If I could go back in time to when I was 20 (in the ’90s) and show myself this middle-aged conversation about weight loss between myself and a friend- I’m sure I would have raised one extremely underweight leg up on the bumper of my 1980 Toyota Corolla hatchback, adjusted the flaps and folds of my enormous phat pants, tipped my candy-striped stocking hat forward, leaned in and said, “You mean to tell me that one day I’m going to be all fat like you? That’s not rad. That’s not rad at all. And I’ll be talking to my friends about my gut 24-7, 365?”
I’ll get in my car, slowly hand-crank the window down, lean my head out with a serious, disapproving expression and say, “Imma bounce. You better get the fuck out of Dodge by the time I get back, or I’ll bum-rush you. I’ll bum-rush you so hard.”
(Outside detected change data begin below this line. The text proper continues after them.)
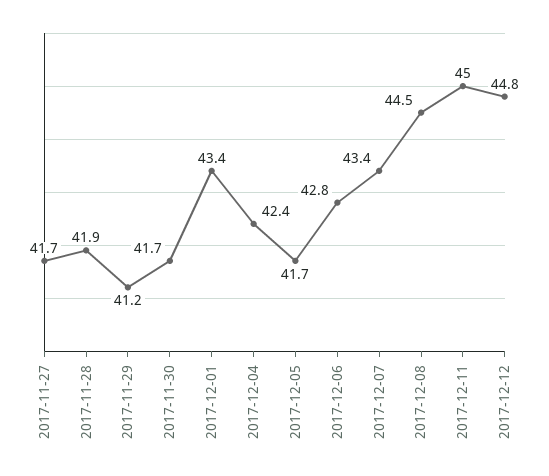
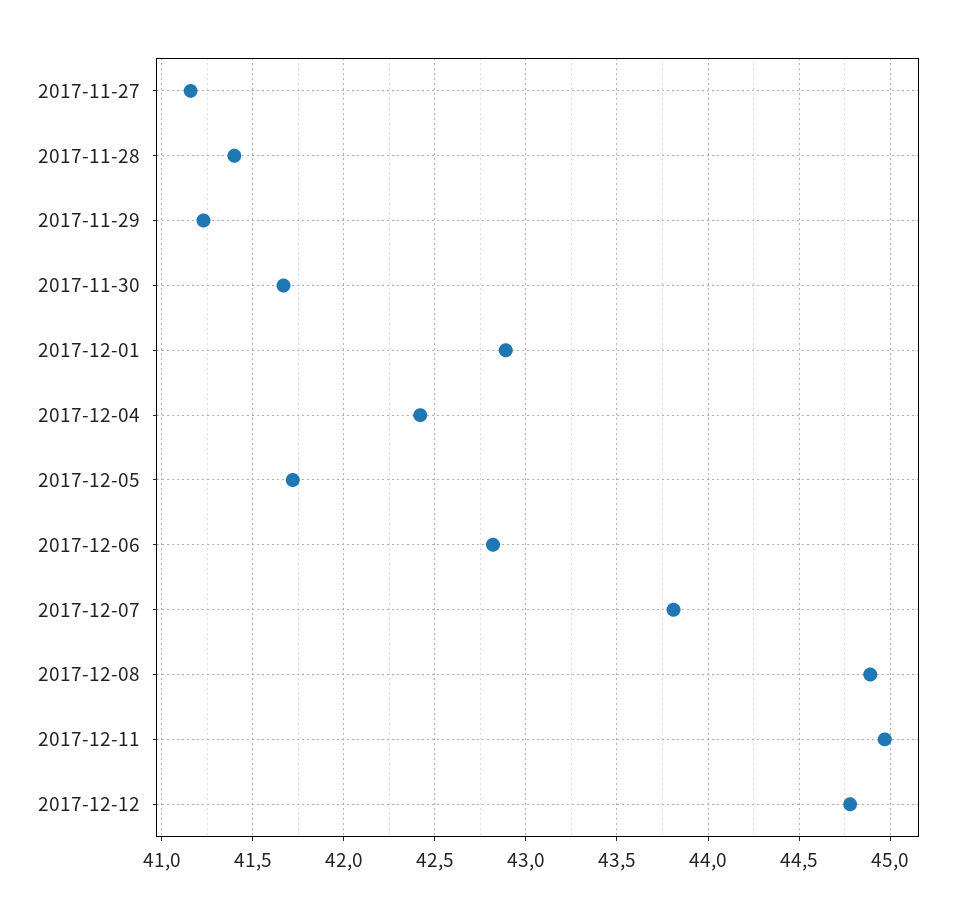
  {
-   "2017-11-27": 41.7,
+   "2017-11-27": 41.15,
-   "2017-11-28": 41.9,
+   "2017-11-28": 41.4,
    "2017-11-29": 41.2,
    "2017-11-30": 41.7,
-   "2017-12-01": 43.4,
+   "2017-12-01": 42.9,
    "2017-12-04": 42.4,
    "2017-12-05": 41.7,
    "2017-12-06": 42.8,
-   "2017-12-07": 43.4,
+   "2017-12-07": 43.8,
-   "2017-12-08": 44.5,
+   "2017-12-08": 44.9,
    "2017-12-11": 45,
    "2017-12-12": 44.8
  }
When I return back to my time I’ll stare silently out the window. Reflecting on how exciting my life used to be before I resigned myself to a routine of work/kids/sleep until I die. I’ll look at my apple watch- an amazing piece of technology that I only use to remind myself of meetings- wondering if I’m late for another huddle call, when I’ll see it.
Around my wrist, a tribal tattoo. But there’s something different about it. Closer inspection shows that each shape is actually an abstract letter, coming together to spell out the words, “Please don’t get fat.”